Abstract A diverse assortment of molecules designed to explore the cannabinoid receptor system and considered new psychoactive substances (NPS) have become known as synthetic cannabinoid receptor agonists (SCRAs). One group of SCRAs that has received little attention involves those exhibiting sulfamoyl benzoate, sulfamoyl benzamide, and N ‐benzoylpiperidine based structures.

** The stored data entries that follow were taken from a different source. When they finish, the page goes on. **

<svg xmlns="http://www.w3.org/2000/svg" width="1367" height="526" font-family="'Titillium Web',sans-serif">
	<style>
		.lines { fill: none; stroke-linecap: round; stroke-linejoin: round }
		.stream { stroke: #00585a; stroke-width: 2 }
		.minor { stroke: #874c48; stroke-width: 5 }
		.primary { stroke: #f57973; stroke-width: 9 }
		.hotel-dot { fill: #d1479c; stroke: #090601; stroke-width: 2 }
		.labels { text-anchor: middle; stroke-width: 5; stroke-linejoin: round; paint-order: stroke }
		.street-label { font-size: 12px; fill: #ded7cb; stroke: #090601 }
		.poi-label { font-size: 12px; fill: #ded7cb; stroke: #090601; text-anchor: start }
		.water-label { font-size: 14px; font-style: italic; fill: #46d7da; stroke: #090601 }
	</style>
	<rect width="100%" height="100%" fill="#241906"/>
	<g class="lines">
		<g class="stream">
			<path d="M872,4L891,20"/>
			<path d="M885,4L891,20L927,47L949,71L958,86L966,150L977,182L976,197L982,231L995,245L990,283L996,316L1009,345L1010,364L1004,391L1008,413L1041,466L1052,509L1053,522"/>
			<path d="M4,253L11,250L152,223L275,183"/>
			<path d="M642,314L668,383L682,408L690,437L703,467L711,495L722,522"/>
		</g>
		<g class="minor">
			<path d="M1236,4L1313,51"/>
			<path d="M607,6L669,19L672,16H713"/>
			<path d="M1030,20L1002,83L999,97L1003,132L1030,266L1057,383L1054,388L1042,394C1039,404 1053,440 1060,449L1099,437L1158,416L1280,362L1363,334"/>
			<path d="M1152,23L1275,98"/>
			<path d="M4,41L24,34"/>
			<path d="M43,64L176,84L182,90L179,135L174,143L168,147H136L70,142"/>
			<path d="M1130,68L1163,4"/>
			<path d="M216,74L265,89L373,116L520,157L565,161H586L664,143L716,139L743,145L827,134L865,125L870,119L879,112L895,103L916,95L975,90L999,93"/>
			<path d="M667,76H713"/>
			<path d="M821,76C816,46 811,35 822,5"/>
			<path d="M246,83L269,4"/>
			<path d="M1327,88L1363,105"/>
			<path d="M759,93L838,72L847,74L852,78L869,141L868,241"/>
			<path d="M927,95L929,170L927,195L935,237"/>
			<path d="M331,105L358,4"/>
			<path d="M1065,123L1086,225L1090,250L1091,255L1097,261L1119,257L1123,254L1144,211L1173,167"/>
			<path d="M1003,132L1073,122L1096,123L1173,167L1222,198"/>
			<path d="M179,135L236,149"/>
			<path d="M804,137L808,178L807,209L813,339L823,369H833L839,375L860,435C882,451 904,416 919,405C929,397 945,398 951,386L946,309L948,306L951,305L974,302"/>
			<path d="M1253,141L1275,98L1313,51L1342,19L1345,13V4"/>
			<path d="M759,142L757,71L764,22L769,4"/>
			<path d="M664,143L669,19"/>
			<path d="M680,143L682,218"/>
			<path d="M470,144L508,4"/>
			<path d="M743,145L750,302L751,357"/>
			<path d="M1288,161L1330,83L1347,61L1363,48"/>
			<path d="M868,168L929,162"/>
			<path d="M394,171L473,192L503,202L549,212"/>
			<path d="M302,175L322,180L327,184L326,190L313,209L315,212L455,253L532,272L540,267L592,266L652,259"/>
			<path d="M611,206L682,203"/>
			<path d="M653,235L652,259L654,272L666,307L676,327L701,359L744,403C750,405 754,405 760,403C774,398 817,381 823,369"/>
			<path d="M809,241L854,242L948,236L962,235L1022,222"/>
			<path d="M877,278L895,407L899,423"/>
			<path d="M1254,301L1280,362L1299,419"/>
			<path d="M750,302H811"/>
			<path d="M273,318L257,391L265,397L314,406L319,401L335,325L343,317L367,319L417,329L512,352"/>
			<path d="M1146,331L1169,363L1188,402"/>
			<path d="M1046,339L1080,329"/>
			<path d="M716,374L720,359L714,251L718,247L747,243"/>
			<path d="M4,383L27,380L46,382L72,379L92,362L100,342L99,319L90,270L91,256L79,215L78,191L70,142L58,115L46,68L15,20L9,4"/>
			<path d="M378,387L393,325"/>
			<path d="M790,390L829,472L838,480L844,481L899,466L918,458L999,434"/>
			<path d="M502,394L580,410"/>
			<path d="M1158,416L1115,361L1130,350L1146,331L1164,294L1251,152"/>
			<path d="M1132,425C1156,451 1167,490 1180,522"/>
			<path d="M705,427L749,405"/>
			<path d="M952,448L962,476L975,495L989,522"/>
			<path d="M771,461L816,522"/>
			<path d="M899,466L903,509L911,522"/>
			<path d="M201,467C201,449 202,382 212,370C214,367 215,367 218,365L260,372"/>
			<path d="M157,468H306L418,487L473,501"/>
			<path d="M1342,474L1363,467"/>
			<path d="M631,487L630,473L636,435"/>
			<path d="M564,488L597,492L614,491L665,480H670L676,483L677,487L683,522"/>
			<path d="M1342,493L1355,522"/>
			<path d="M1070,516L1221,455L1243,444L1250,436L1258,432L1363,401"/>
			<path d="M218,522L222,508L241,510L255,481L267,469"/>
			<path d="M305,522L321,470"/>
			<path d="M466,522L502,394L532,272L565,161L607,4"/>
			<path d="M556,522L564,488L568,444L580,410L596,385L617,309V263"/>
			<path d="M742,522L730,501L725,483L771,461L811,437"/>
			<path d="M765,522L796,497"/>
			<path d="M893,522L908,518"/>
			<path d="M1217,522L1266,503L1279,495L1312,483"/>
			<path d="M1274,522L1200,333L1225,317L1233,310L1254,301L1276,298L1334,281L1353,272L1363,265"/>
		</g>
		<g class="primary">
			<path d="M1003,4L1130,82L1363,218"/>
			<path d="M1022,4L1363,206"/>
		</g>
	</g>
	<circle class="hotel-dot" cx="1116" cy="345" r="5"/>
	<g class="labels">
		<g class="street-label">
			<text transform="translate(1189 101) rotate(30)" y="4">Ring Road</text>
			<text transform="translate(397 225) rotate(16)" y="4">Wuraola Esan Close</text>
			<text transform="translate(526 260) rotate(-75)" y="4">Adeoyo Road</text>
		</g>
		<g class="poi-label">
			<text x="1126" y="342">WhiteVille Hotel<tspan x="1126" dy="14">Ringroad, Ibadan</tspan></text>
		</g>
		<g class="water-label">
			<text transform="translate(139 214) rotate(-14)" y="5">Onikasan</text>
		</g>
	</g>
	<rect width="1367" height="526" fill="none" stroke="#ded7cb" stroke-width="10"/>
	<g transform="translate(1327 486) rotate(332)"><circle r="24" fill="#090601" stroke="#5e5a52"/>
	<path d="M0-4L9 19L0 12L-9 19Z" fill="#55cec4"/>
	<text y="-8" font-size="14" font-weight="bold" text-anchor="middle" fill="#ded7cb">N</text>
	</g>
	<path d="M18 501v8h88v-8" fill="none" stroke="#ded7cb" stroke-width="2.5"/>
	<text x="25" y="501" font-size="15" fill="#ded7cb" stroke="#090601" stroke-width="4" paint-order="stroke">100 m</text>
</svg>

In this study, quinolin‐8‐yl 4‐methyl‐3‐(piperidine‐1‐sulfonyl)benzoate (QMPSB), quinolin‐8‐yl 4‐methyl‐3‐(morpholine‐4‐sulfonyl)benzoate (QMMSB), quinolin‐8‐yl 4‐methyl‐3‐(piperidine‐1‐carbonyl)benzoate (QMPCB, SGT‐11), quinolin‐8‐yl 3‐(4,4‐difluoropiperidine‐1‐sulfonyl)‐4‐methylbenzoate (2F‐QMPSB, QMDFPSB, SGT‐13), quinolin‐8‐yl 4‐methyl‐3‐[(propan‐2‐yl)sulfamoyl]benzoate (QMiPSB, SGT‐46), and 3‐(4,4‐difluoropiperidine‐1‐sulfonyl)‐4‐methyl‐ N ‐(2‐phenylpropan‐2‐yl)benzamide (SGT‐233) were extensively characterized (including data on impurities). The analytical profiles may be useful to researchers and scientists who deal with the emergence of NPS during forensic and clinical investigations. The detection of QMPSB was first published in 2016 but it is worth noting that Stargate International, a company originally formed to develop harm reduction solutions, were involved in the investigation and development of these six compounds for potential release between 2011 and early 2014. Whilst information on the prevalence of use of these particular compounds at the present time is limited, one of the key outcomes of the research performed by Stargate International reviewed here was to set the stage for the quinolin‐8‐yl ester head group that ultimately led to hybridization with an N ‐alkyl‐1 H ‐indole core to give SGT‐21 and SGT‐32, which became later known as PB‐22 (QMPSB/JWH‐018 hybrid) and BB‐22, respectively, thus, opening the door to a range of SCRAs carrying the quinolin‐8‐yl head group from about 2012 onwards.